**RECORDS FOR THIS EXERCISE**
######
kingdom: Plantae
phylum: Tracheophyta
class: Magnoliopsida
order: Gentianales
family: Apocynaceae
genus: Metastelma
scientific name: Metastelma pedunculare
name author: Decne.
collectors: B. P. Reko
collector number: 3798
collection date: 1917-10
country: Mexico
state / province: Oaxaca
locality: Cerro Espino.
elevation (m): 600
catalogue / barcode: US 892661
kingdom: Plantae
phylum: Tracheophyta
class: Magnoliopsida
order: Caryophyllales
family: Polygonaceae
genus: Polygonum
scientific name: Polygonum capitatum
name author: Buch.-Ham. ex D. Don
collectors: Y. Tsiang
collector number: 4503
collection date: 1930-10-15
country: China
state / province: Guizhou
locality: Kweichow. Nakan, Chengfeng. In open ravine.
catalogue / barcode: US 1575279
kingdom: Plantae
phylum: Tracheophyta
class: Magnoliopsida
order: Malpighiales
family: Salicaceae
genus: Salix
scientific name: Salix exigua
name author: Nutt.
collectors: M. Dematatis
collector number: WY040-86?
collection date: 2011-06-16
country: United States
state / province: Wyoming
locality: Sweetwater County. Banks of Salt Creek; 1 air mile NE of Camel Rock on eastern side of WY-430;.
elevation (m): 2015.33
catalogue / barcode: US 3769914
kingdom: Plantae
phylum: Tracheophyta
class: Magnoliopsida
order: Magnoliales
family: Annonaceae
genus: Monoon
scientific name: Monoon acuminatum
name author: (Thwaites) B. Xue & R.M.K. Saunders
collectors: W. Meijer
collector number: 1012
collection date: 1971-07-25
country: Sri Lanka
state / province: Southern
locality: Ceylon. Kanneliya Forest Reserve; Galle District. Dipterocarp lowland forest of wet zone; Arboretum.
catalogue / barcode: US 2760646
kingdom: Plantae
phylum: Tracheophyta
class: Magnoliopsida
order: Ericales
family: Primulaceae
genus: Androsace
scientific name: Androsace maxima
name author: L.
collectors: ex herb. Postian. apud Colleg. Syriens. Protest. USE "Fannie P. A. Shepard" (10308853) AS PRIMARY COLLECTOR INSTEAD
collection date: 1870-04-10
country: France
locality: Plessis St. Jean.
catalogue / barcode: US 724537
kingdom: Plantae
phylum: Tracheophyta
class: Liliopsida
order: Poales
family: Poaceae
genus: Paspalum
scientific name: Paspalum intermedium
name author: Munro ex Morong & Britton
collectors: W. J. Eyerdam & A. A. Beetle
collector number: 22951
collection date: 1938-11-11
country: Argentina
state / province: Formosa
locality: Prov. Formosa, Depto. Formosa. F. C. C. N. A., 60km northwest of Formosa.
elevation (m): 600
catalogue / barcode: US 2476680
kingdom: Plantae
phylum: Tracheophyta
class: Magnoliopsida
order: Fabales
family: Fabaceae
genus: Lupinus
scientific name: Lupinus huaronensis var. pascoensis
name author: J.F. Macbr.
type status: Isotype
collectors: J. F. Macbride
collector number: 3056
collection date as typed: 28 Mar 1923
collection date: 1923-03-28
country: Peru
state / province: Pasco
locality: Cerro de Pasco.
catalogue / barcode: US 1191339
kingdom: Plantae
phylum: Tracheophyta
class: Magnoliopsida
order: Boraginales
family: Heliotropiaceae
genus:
######
**SET TASK**
Please retype all of the data above line for line, with no changes.

**EXPECTED ANSWER**
kingdom: Plantae
phylum: Tracheophyta
class: Magnoliopsida
order: Gentianales
family: Apocynaceae
genus: Metastelma
scientific name: Metastelma pedunculare
name author: Decne.
collectors: B. P. Reko
collector number: 3798
collection date: 1917-10
country: Mexico
state / province: Oaxaca
locality: Cerro Espino.
elevation (m): 600
catalogue / barcode: US 892661
kingdom: Plantae
phylum: Tracheophyta
class: Magnoliopsida
order: Caryophyllales
family: Polygonaceae
genus: Polygonum
scientific name: Polygonum capitatum
name author: Buch.-Ham. ex D. Don
collectors: Y. Tsiang
collector number: 4503
collection date: 1930-10-15
country: China
state / province: Guizhou
locality: Kweichow. Nakan, Chengfeng. In open ravine.
catalogue / barcode: US 1575279
kingdom: Plantae
phylum: Tracheophyta
class: Magnoliopsida
order: Malpighiales
family: Salicaceae
genus: Salix
scientific name: Salix exigua
name author: Nutt.
collectors: M. Dematatis
collector number: WY040-86?
collection date: 2011-06-16
country: United States
state / province: Wyoming
locality: Sweetwater County. Banks of Salt Creek; 1 air mile NE of Camel Rock on eastern side of WY-430;.
elevation (m): 2015.33
catalogue / barcode: US 3769914
kingdom: Plantae
phylum: Tracheophyta
class: Magnoliopsida
order: Magnoliales
family: Annonaceae
genus: Monoon
scientific name: Monoon acuminatum
name author: (Thwaites) B. Xue & R.M.K. Saunders
collectors: W. Meijer
collector number: 1012
collection date: 1971-07-25
country: Sri Lanka
state / province: Southern
locality: Ceylon. Kanneliya Forest Reserve; Galle District. Dipterocarp lowland forest of wet zone; Arboretum.
catalogue / barcode: US 2760646
kingdom: Plantae
phylum: Tracheophyta
class: Magnoliopsida
order: Ericales
family: Primulaceae
genus: Androsace
scientific name: Androsace maxima
name author: L.
collectors: ex herb. Postian. apud Colleg. Syriens. Protest. USE "Fannie P. A. Shepard" (10308853) AS PRIMARY COLLECTOR INSTEAD
collection date: 1870-04-10
country: France
locality: Plessis St. Jean.
catalogue / barcode: US 724537
kingdom: Plantae
phylum: Tracheophyta
class: Liliopsida
order: Poales
family: Poaceae
genus: Paspalum
scientific name: Paspalum intermedium
name author: Munro ex Morong & Britton
collectors: W. J. Eyerdam & A. A. Beetle
collector number: 22951
collection date: 1938-11-11
country: Argentina
state / province: Formosa
locality: Prov. Formosa, Depto. Formosa. F. C. C. N. A., 60km northwest of Formosa.
elevation (m): 600
catalogue / barcode: US 2476680
kingdom: Plantae
phylum: Tracheophyta
class: Magnoliopsida
order: Fabales
family: Fabaceae
genus: Lupinus
scientific name: Lupinus huaronensis var. pascoensis
name author: J.F. Macbr.
type status: Isotype
collectors: J. F. Macbride
collector number: 3056
collection date as typed: 28 Mar 1923
collection date: 1923-03-28
country: Peru
state / province: Pasco
locality: Cerro de Pasco.
catalogue / barcode: US 1191339
kingdom: Plantae
phylum: Tracheophyta
class: Magnoliopsida
order: Boraginales
family: Heliotropiaceae
genus:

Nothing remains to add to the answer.